Feature dashboards are an important part of SAE Evaluation. They work by:
- 1. Collecting feature activations over a larger number of examples.
- 2. Aggregating feature specific statistics (such as max activating examples).
- 3. Representing that information in a standardized way

In [None]:
from sae_vis.data_config_classes import SaeVisConfig
from sae_vis.data_storing_fns import SaeVisData
torch.cuda.empty_cache()
sae.eval()
test_feature_idx_gpt = list(range(10)) + [14057]
hook_name = sae.cfg.hook_name
feature_vis_config_gpt = SaeVisConfig(
    hook_point=hook_name,
    features=test_feature_idx_gpt,
    # batch_size=2048,
    minibatch_size_tokens=128,
    verbose=True,
)
torch.cuda.empty_cache()
sae_vis_data_gpt = SaeVisData.create(
    encoder=sae,
    model=hook_language_model, # type: ignore
    tokens=token_dataset[:1]["tokens"],  # type: ignore
    cfg=feature_vis_config_gpt,
)

In [None]:
for feature in test_feature_idx_gpt:
    filename = f"{feature}_feature_vis_demo_gpt.html"
    sae_vis_data_gpt.save_feature_centric_vis(filename, feature)
    # display_vis_inline(filename)

Now, since generating feature dashboards can be done once per sparse autoencoder, for pre-trained SAEs in the public domain, everyone can use the same dashboards.

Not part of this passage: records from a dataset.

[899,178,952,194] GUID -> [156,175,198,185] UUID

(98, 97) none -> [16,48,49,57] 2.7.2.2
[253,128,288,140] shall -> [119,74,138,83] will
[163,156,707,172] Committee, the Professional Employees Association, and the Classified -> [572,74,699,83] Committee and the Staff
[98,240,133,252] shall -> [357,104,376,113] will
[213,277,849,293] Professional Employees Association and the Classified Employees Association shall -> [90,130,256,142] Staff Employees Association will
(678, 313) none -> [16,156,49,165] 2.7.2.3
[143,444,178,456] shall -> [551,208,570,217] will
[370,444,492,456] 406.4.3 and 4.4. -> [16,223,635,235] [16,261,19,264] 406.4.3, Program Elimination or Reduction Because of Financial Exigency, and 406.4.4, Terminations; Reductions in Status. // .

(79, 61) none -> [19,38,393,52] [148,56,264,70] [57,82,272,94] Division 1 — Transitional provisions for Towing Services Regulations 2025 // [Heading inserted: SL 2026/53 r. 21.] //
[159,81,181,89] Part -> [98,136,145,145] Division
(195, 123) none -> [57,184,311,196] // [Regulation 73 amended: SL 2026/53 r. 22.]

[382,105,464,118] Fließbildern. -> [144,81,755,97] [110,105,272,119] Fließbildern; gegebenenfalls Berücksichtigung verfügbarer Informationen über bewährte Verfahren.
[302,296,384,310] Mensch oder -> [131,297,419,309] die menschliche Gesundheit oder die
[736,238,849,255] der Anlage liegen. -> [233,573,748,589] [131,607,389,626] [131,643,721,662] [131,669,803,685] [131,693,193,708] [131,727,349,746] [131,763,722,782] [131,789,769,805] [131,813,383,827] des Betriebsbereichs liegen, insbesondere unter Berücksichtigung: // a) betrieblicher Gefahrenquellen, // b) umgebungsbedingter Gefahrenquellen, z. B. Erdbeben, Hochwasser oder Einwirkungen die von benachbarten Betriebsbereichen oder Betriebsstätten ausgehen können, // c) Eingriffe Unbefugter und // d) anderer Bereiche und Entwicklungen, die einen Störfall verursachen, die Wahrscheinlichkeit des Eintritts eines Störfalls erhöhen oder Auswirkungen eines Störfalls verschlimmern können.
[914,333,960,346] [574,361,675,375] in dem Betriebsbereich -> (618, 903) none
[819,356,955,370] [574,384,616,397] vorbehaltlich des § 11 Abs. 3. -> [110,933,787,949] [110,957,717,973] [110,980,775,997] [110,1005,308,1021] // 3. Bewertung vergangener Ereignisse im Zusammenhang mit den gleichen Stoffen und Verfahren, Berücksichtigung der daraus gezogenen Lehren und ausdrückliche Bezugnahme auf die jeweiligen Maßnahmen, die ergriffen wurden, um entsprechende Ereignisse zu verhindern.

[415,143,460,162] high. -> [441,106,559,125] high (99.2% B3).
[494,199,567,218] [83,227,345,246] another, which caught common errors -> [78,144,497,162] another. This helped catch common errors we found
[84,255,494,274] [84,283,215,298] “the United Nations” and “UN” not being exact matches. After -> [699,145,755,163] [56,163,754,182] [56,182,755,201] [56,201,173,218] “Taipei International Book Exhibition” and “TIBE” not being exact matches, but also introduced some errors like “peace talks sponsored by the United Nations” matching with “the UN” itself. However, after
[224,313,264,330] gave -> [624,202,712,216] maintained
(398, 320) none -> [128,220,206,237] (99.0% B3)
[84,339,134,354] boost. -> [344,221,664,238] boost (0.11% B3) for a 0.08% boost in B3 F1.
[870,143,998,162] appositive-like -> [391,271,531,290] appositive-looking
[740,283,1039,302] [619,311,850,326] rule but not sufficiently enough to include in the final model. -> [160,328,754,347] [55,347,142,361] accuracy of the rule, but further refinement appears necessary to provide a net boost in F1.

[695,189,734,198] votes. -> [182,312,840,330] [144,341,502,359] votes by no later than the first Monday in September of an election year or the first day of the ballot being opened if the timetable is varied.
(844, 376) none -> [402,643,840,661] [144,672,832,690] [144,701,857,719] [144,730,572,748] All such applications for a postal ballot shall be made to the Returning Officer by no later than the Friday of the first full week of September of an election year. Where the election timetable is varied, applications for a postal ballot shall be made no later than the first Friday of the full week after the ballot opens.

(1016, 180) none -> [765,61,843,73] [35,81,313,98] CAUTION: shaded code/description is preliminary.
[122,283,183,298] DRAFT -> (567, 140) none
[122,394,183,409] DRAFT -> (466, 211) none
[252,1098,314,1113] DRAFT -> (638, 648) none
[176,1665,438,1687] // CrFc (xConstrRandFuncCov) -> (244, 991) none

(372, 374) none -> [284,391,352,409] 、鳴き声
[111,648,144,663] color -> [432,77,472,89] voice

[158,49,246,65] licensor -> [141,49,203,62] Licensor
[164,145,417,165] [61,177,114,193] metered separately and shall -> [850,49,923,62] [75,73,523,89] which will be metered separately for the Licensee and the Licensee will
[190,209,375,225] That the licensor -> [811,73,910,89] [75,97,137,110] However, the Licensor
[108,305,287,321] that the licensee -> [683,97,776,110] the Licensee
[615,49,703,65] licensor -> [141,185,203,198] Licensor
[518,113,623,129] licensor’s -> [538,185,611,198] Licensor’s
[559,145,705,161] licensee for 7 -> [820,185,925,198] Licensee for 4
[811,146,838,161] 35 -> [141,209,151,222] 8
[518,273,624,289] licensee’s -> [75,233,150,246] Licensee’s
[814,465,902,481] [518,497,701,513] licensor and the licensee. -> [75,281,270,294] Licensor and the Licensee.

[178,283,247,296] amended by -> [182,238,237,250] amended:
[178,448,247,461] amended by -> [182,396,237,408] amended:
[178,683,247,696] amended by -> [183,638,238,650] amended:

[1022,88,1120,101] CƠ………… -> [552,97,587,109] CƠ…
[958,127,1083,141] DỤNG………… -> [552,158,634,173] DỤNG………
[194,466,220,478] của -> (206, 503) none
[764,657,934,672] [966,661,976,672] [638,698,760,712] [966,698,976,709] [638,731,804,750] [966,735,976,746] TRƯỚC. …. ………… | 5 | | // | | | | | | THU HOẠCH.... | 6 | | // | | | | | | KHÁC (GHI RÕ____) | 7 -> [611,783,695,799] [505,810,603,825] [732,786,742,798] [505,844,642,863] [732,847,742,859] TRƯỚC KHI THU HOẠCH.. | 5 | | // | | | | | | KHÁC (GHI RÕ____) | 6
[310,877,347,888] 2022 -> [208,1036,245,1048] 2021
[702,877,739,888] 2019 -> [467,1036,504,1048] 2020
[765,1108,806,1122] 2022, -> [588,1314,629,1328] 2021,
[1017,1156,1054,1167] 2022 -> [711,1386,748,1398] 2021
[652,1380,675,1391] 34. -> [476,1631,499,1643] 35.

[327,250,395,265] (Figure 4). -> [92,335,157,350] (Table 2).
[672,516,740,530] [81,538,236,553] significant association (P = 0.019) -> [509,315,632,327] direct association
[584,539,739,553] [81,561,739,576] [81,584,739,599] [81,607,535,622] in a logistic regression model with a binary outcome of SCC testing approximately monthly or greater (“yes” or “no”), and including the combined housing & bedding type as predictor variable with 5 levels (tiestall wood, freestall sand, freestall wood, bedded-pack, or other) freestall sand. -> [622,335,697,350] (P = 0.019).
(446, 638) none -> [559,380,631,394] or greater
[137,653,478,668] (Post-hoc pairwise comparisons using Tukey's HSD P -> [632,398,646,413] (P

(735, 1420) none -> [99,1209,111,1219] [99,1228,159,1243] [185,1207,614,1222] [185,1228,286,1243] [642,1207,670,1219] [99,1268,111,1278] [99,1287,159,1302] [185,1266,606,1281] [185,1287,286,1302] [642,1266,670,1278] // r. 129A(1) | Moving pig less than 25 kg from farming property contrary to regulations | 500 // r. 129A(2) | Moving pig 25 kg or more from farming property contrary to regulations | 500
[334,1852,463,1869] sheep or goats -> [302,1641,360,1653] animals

Neuronpedia hosts dashboards which we can load via the intergration.

In [None]:
from sae_lens.analysis.neuronpedia_integration import get_neuronpedia_quick_list

# this function should open
neuronpedia_quick_list = get_neuronpedia_quick_list(
    sae=sae,
    features=test_feature_idx_gpt,

    name="A quick list we made",
)

if COLAB:
  # If you're on colab, click the link below
  print(neuronpedia_quick_list)